15 June 2006 | Paul_Durango
A Life in Pictures : One of the best biopic of all time
A movie about creation and perception, a big paste of shorts films, pictures and misc documents, about cinematographic language as it were in the late 70's
A foreign secret service put Dominique Auphal (a diplomat) under surveillance in order to find a psychological and/or social weakness in his life to ensure some kind of leverage to control him politically (by blackmailing). His life is analyzed, commented, discussed and rationalized. He's the File (number) 51.
First it can be seen as a view on an omnipresent figure representing oppressive control over individual lives ; a variation on Orwell's 1984 set in France in the late 70's describing a society with less privations and overwhelming authority. More realistic though as pessimistic as the novel.
Then it provides keys and show the 'everyone's watching everyone' just born-ed syndrome when secret services agents go on coarse or trivial comments about Auphal's personal life ('why in hell he's dating this girl ?' 'what kind of twisted guy has this kind of sexual fantasies'..) ; they're judging him beyond the psychological analysis they have to do and lose partiality. 30 years before 'garbage - who's fu**ing who -' reality TV, Michel Deville discusses about basic viewers pulsion and perversion.

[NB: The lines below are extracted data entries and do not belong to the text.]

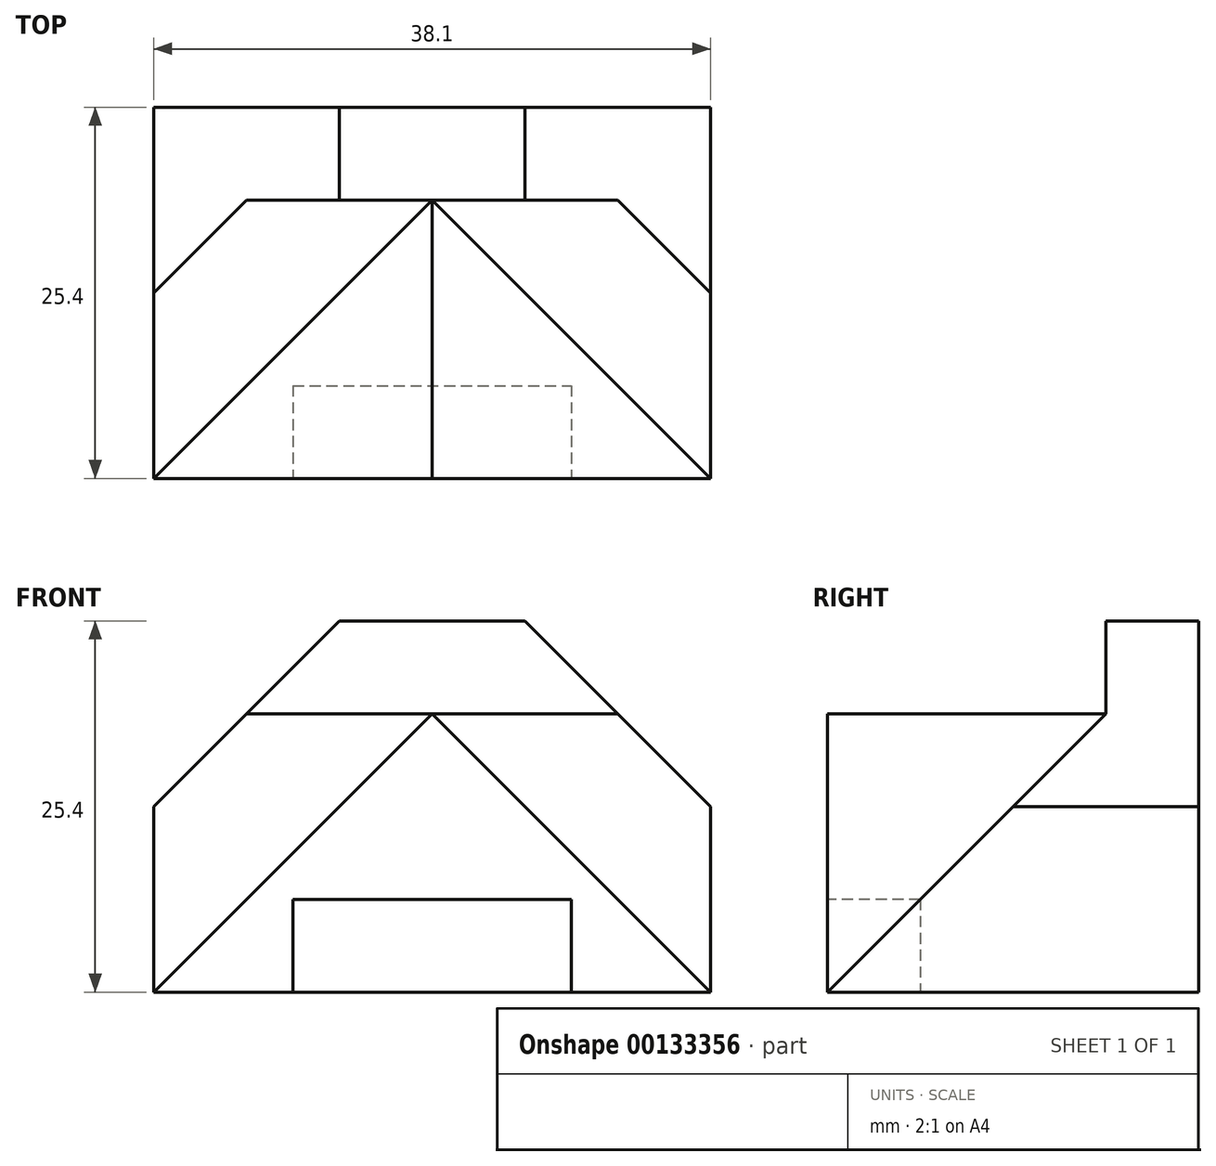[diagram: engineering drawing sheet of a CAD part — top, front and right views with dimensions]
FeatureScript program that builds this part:
annotation { "Feature Type Name" : "Feature", "Feature Type Description" : "" }
export const myFeature = defineFeature(function(context is Context, id is Id, definition is map)
    precondition{}
    {
        {
            var Q0;
            Q0=qCreatedBy(makeId("Top.planeOp"),FACE);
            var sketch = newSketch(context, id + "F0", { "sketchPlane" : qUnion([Q0])});
            skLineSegment(sketch, "E0.top", {"start": v(0, 25.4) * mm, "end": v(38.1, 25.4) * mm});
            skLineSegment(sketch, "E0.left", {"start": v(0, 0) * mm, "end": v(0, 25.4) * mm});
            skLineSegment(sketch, "E0.right", {"start": v(38.1, 0) * mm, "end": v(38.1, 25.4) * mm});
            skLineSegment(sketch, "E1", {"start": v(0, 19.05) * mm, "end": v(38.1, 19.05) * mm});
            skLineSegment(sketch, "E2", {"start": v(0, 0) * mm, "end": v(19.05, 19.05) * mm});
            skLineSegment(sketch, "E3", {"start": v(19.05, 19.05) * mm, "end": v(38.1, 0) * mm});
            skLineSegment(sketch, "E4", {"start": v(0, 0) * mm, "end": v(9.53, 0) * mm});
            skLineSegment(sketch, "E5", {"start": v(9.53, 0) * mm, "end": v(9.53, 6.35) * mm});
            skLineSegment(sketch, "E6", {"start": v(9.53, 6.35) * mm, "end": v(28.58, 6.35) * mm});
            skLineSegment(sketch, "E7", {"start": v(28.58, 6.35) * mm, "end": v(28.58, 0) * mm});
            skLineSegment(sketch, "E8", {"start": v(28.58, 0) * mm, "end": v(38.1, 0) * mm});
            skLineSegment(sketch, "E9", {"start": v(12.7, 25.4) * mm, "end": v(12.7, 19.05) * mm});
            skLineSegment(sketch, "E10", {"start": v(25.4, 25.4) * mm, "end": v(25.4, 19.05) * mm});
            skSolve(sketch);
        }
        {
            var Q0;
            {var subQ3=sQuery(id+"F0.wireOp",EDGE,"E9");Q0=makeQuery(id+"F0.imprint","IMPRINT",FACE,{"disambiguationData":[TD([[makeQuery(id+"F0.imprint","IMPRINT",EDGE,{"derivedFrom":subQ3}),1.0]])]});}
            var Q1;
            {var subQ3=sQuery(id+"F0.wireOp",EDGE,"E9");Q1=makeQuery(id+"F0.imprint","IMPRINT",FACE,{"disambiguationData":[TD([[makeQuery(id+"F0.imprint","IMPRINT",EDGE,{"derivedFrom":subQ3}),-1.0]])]});}
            var Q2;
            {var subQ3=sQuery(id+"F0.wireOp",EDGE,"E10");Q2=makeQuery(id+"F0.imprint","IMPRINT",FACE,{"disambiguationData":[TD([[makeQuery(id+"F0.imprint","IMPRINT",EDGE,{"derivedFrom":subQ3}),1.0]])]});}
            extrude(context, id + "F1", {"entities" : qUnion([Q0, Q1, Q2]), "depth" : 25.4 * mm});
        }
        {
            var Q0;
            Q0=makeQuery(id+"F1.opExtrude","SWEPT_FACE",FACE,{"disambiguationData":[OSD([sQuery(id+"F0.wireOp",EDGE,"E1")])]});
            var sketch = newSketch(context, id + "F2", { "sketchPlane" : qUnion([Q0])});
            skLineSegment(sketch, "E11.bottom", {"start": v(0, 25.4) * mm, "end": v(38.1, 25.4) * mm});
            skLineSegment(sketch, "E11.top", {"start": v(0, 0) * mm, "end": v(38.1, 0) * mm});
            skLineSegment(sketch, "E11.left", {"start": v(0, 25.4) * mm, "end": v(0, 0) * mm});
            skLineSegment(sketch, "E11.right", {"start": v(38.1, 25.4) * mm, "end": v(38.1, 0) * mm});
            skLineSegment(sketch, "E12", {"start": v(12.7, 25.4) * mm, "end": v(0, 12.7) * mm});
            skLineSegment(sketch, "E13", {"start": v(38.1, 12.7) * mm, "end": v(25.4, 25.4) * mm});
            skSolve(sketch);
        }
        {
            var Q0;
            {var subQ3=sQuery(id+"F2.wireOp",EDGE,"E12");Q0=makeQuery(id+"F2.imprint","IMPRINT",FACE,{"disambiguationData":[TD([[makeQuery(id+"F2.imprint","IMPRINT",EDGE,{"derivedFrom":subQ3}),-1.0]])]});}
            var Q1;
            {var subQ3=sQuery(id+"F2.wireOp",EDGE,"E13");Q1=makeQuery(id+"F2.imprint","IMPRINT",FACE,{"disambiguationData":[TD([[makeQuery(id+"F2.imprint","IMPRINT",EDGE,{"derivedFrom":subQ3}),-1.0]])]});}
            extrude(context, id + "F3", {"entities" : qUnion([Q0, Q1]), "operationType" : NewBodyOperationType.REMOVE, "endBound" : BoundingType.THROUGH_ALL, "oppositeDirection" : true, "depth" : 25.4 * mm});
        }
        {
            var Q0;
            Q0=makeQuery(id+"F0.imprint","IMPRINT",FACE,{"disambiguationData":[TD([[makeQuery(id+"F0.imprint","IMPRINT",EDGE,{"derivedFrom":sQuery(id+"F0.wireOp",EDGE,"E2")}),-1.0]])]});
            extrude(context, id + "F4", {"entities" : qUnion([Q0]), "depth" : 19.05 * mm});
        }
        {
            var Q0;
            Q0=makeQuery(id+"F4.opExtrude","SWEPT_FACE",FACE,{"disambiguationData":[OSD([sQuery(id+"F0.wireOp",EDGE,"E8")])]});
            var sketch = newSketch(context, id + "F5", { "sketchPlane" : qUnion([Q0])});
            skLineSegment(sketch, "E14.bottom", {"start": v(0, 0) * mm, "end": v(38.1, 0) * mm});
            skLineSegment(sketch, "E14.top", {"start": v(0, 19.05) * mm, "end": v(38.1, 19.05) * mm});
            skLineSegment(sketch, "E14.left", {"start": v(0, 0) * mm, "end": v(0, 19.05) * mm});
            skLineSegment(sketch, "E14.right", {"start": v(38.1, 0) * mm, "end": v(38.1, 19.05) * mm});
            skLineSegment(sketch, "E15", {"start": v(19.05, 19.05) * mm, "end": v(38.1, 0) * mm});
            skLineSegment(sketch, "E16", {"start": v(19.05, 19.05) * mm, "end": v(0, 0) * mm});
            skLineSegment(sketch, "E17.bottom", {"start": v(28.57, 6.35) * mm, "end": v(9.52, 6.35) * mm});
            skLineSegment(sketch, "E17.top", {"start": v(28.58, 0) * mm, "end": v(9.53, 0) * mm});
            skLineSegment(sketch, "E17.left", {"start": v(28.58, 6.35) * mm, "end": v(28.58, 0) * mm});
            skLineSegment(sketch, "E17.right", {"start": v(9.52, 6.35) * mm, "end": v(9.53, 0) * mm});
            skSolve(sketch);
        }
        {
            var Q0;
            {var subQ0=sQuery(id+"F5.wireOp",EDGE,"E14.right");Q0=makeQuery(id+"F5.imprint","IMPRINT",FACE,{"disambiguationData":[TD([[makeQuery(id+"F5.imprint","IMPRINT",EDGE,{"derivedFrom":subQ0}),-1.0]])]});}
            var Q1;
            {var subQ0=sQuery(id+"F5.wireOp",EDGE,"E14.top");var subQ1=makeQuery(id+"F4.opExtrude","SWEPT_EDGE",EDGE,{"disambiguationData":[OSD([sQuery(id+"F0.wireOp",EDGE,"E7"),sQuery(id+"F0.wireOp",EDGE,"E8")])]});var subQ2=makeQuery(id+"F5.imprint","INTERSECT",VERTEX,{"derivedFrom":[subQ1,subQ0]});Q1=makeQuery(id+"F5.imprint","IMPRINT",FACE,{"disambiguationData":[TD([[makeQuery(id+"F5.imprint","IMPRINT",EDGE,{"disambiguationData":[TD([[subQ2,1.0]])],"derivedFrom":subQ0}),-1.0]])]});}
            var Q2;
            {var subQ0=sQuery(id+"F5.wireOp",EDGE,"E14.left");Q2=makeQuery(id+"F5.imprint","IMPRINT",FACE,{"disambiguationData":[TD([[makeQuery(id+"F5.imprint","IMPRINT",EDGE,{"derivedFrom":subQ0}),-1.0]])]});}
            extrude(context, id + "F6", {"entities" : qUnion([Q0, Q1, Q2]), "operationType" : NewBodyOperationType.REMOVE, "oppositeDirection" : true, "depth" : 19.05 * mm});
        }
        {
            var Q0;
            {var subQ0=sQuery(id+"F0.wireOp",EDGE,"E3");Q0=makeQuery(id+"F0.imprint","IMPRINT",FACE,{"disambiguationData":[TD([[makeQuery(id+"F0.imprint","IMPRINT",EDGE,{"derivedFrom":subQ0}),1.0]])]});}
            var Q1;
            {var subQ0=sQuery(id+"F0.wireOp",EDGE,"E2");Q1=makeQuery(id+"F0.imprint","IMPRINT",FACE,{"disambiguationData":[TD([[makeQuery(id+"F0.imprint","IMPRINT",EDGE,{"derivedFrom":subQ0}),1.0]])]});}
            extrude(context, id + "F7", {"entities" : qUnion([Q0, Q1]), "operationType" : NewBodyOperationType.ADD, "depth" : 25.4 * mm});
        }
        {
            var Q0;
            {var subQ0=sQuery(id+"F0.wireOp",EDGE,"E0.right");Q0=makeQuery(id+"F7.boolean.opBoolean","MERGE",FACE,{"derivedFrom":[makeQuery(id+"F1.opExtrude","SWEPT_FACE",FACE,{"disambiguationData":[OSD([subQ0])]}),makeQuery(id+"F7.opExtrude","SWEPT_FACE",FACE,{"disambiguationData":[OSD([subQ0])]})]});}
            var sketch = newSketch(context, id + "F8", { "sketchPlane" : qUnion([Q0])});
            skLineSegment(sketch, "E18", {"start": v(19.05, 19.05) * mm, "end": v(0, 0) * mm});
            skLineSegment(sketch, "E19.bottom", {"start": v(19.05, 12.7) * mm, "end": v(25.4, 12.7) * mm});
            skLineSegment(sketch, "E19.top", {"start": v(19.05, 25.4) * mm, "end": v(25.4, 25.4) * mm});
            skLineSegment(sketch, "E19.left", {"start": v(19.05, 12.7) * mm, "end": v(19.05, 25.4) * mm});
            skLineSegment(sketch, "E19.right", {"start": v(25.4, 12.7) * mm, "end": v(25.4, 25.4) * mm});
            skLineSegment(sketch, "E20", {"start": v(19.05, 25.4) * mm, "end": v(0, 25.4) * mm});
            skLineSegment(sketch, "E21", {"start": v(0, 25.4) * mm, "end": v(0, 0) * mm});
            skLineSegment(sketch, "E22", {"start": v(25.4, 0) * mm, "end": v(25.4, 12.7) * mm});
            skLineSegment(sketch, "E23", {"start": v(25.4, 0) * mm, "end": v(0, 0) * mm});
            skLineSegment(sketch, "E24", {"start": v(0, 0) * mm, "end": v(0, 25.4) * mm});
            skSolve(sketch);
        }
        {
            var Q0;
            {var subQ0=sQuery(id+"F8.wireOp",EDGE,"E18");Q0=makeQuery(id+"F8.imprint","IMPRINT",FACE,{"disambiguationData":[TD([[makeQuery(id+"F8.imprint","IMPRINT",EDGE,{"derivedFrom":subQ0}),-1.0]])]});}
            extrude(context, id + "F9", {"entities" : qUnion([Q0]), "operationType" : NewBodyOperationType.REMOVE, "endBound" : BoundingType.THROUGH_ALL, "oppositeDirection" : true, "depth" : 25.4 * mm});
        }
        {
            var Q0;
            {var subQ0=sQuery(id+"F5.wireOp",EDGE,"E16");Q0=makeQuery(id+"F5.imprint","IMPRINT",FACE,{"disambiguationData":[TD([[makeQuery(id+"F5.imprint","IMPRINT",EDGE,{"derivedFrom":subQ0}),1.0]])]});}
            var Q1;
            {var subQ3=sQuery(id+"F5.wireOp",EDGE,"E17.left");Q1=makeQuery(id+"F5.imprint","IMPRINT",FACE,{"disambiguationData":[TD([[makeQuery(id+"F5.imprint","IMPRINT",EDGE,{"derivedFrom":subQ3}),1.0]])]});}
            extrude(context, id + "F10", {"entities" : qUnion([Q0, Q1]), "operationType" : NewBodyOperationType.ADD, "oppositeDirection" : true, "depth" : 25.4 * mm});
        }
        {
            var Q0;
            {var subQ0=sQuery(id+"F5.wireOp",EDGE,"E14.right");Q0=makeQuery(id+"F5.imprint","IMPRINT",FACE,{"disambiguationData":[TD([[makeQuery(id+"F5.imprint","IMPRINT",EDGE,{"derivedFrom":subQ0}),-1.0]])]});}
            var sketch = newSketch(context, id + "F11", { "sketchPlane" : qUnion([Q0])});
            skLineSegment(sketch, "E25", {"start": v(38.1, 19.05) * mm, "end": v(31.75, 19.05) * mm});
            skLineSegment(sketch, "E26", {"start": v(19.05, 19.05) * mm, "end": v(38.1, 0) * mm});
            skLineSegment(sketch, "E27", {"start": v(38.1, 12.7) * mm, "end": v(38.1, 19.05) * mm});
            skLineSegment(sketch, "E28", {"start": v(31.75, 19.05) * mm, "end": v(38.1, 12.7) * mm});
            skLineSegment(sketch, "E29", {"start": v(19.05, 19.05) * mm, "end": v(19.05, 0) * mm, "construction": true});
            skLineSegment(sketch, "E30.MirrorCS", {"start": v(0, 19.05) * mm, "end": v(6.35, 19.05) * mm});
            skLineSegment(sketch, "E31.MirrorCS", {"start": v(19.05, 19.05) * mm, "end": v(0, 0) * mm});
            skLineSegment(sketch, "E32.MirrorCS", {"start": v(6.35, 19.05) * mm, "end": v(0, 12.7) * mm});
            skLineSegment(sketch, "E33.MirrorCS", {"start": v(0, 12.7) * mm, "end": v(0, 19.05) * mm});
            skPoint(sketch, "E34.orphan", {"position": v(19.05, 19.05) * mm});
            skPoint(sketch, "E35.orphan", {"position": v(0, 0) * mm});
            skSolve(sketch);
        }
        {
            var Q0;
            Q0=makeQuery(id+"F11.imprint","IMPRINT",FACE,{"disambiguationData":[TD([[makeQuery(id+"F11.imprint","IMPRINT",EDGE,{"derivedFrom":sQuery(id+"F11.wireOp",EDGE,"E30.MirrorCS")}),-1.0]])]});
            var Q1;
            Q1=makeQuery(id+"F11.imprint","IMPRINT",FACE,{"disambiguationData":[TD([[makeQuery(id+"F11.imprint","IMPRINT",EDGE,{"derivedFrom":sQuery(id+"F11.wireOp",EDGE,"E25")}),-1.0]])]});
            extrude(context, id + "F12", {"entities" : qUnion([Q0, Q1]), "operationType" : NewBodyOperationType.REMOVE, "endBound" : BoundingType.THROUGH_ALL, "oppositeDirection" : true, "depth" : 25.4 * mm});
        }
    });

About one third of the movie is overdubbed (messy voices-over spoken by secret services agents watching Auphal) footages of Auphal (51 in a street, in a park, at home ; spy cameras, photographs, sound recordings..) we are at heart with empathy. We both follow the POV (perception) of a secret service agent by watching those documents AND due to the fact that this investigation is merciless, so complete and meticulous we're deeply breaking in Auphal's life. This is a document produced by this secret service, the whole movie is created by them as it could be shown to an executive who wouldn't know the case.
Dominique Auphal is born during WWII, he was about 25 years old during the 1968 french events with everything that it involves, psychologically ; he's part of the generation that had no global war to handle, enjoying freedom of social, professional and sexual choices. The movie deserves to be seen just to get a good look on the France of those years..
"His Life's Facts" are thrown into your face during a hundred minutes : the movie is a list of things, facts, views about this man ; as in Antonioni's Blow-up (another one charactered movie about photographic and its medium perception), there's no great deal of action or mystery but the portrait of the loneliness of a man. One is surrounded by models, big money, The Yardbirds and creation during the swinging sixties (lucky lucky) whereas 51 is trapped in a strict and pretty depressing professional life (but a valuable position for other countries to have under control) and his sexual habits...
Technically, there's never-seen-before innovations (use of 'look through camera', POV shots, interview footages, jump cuts ; all mixed up) but Le Dossier 51 is also one the most incredible cinematographical portrait ever made, supported by great actors (François Marthouret as 51 and Roger Planchon as Esculape 1), state-of-the-art editing and cinematography.
To be watched along with : Le Prix du Danger (1983, Y.Boisset), The Conversation (1974, F.F. Coppola), Blow up (1966, M. Antonioni), Blow out (1981, B. De Palma), Je te tiens, tu me tiens par la barbichette (1979, J. Yanne) and everything discussing artistic mediums or/and medias.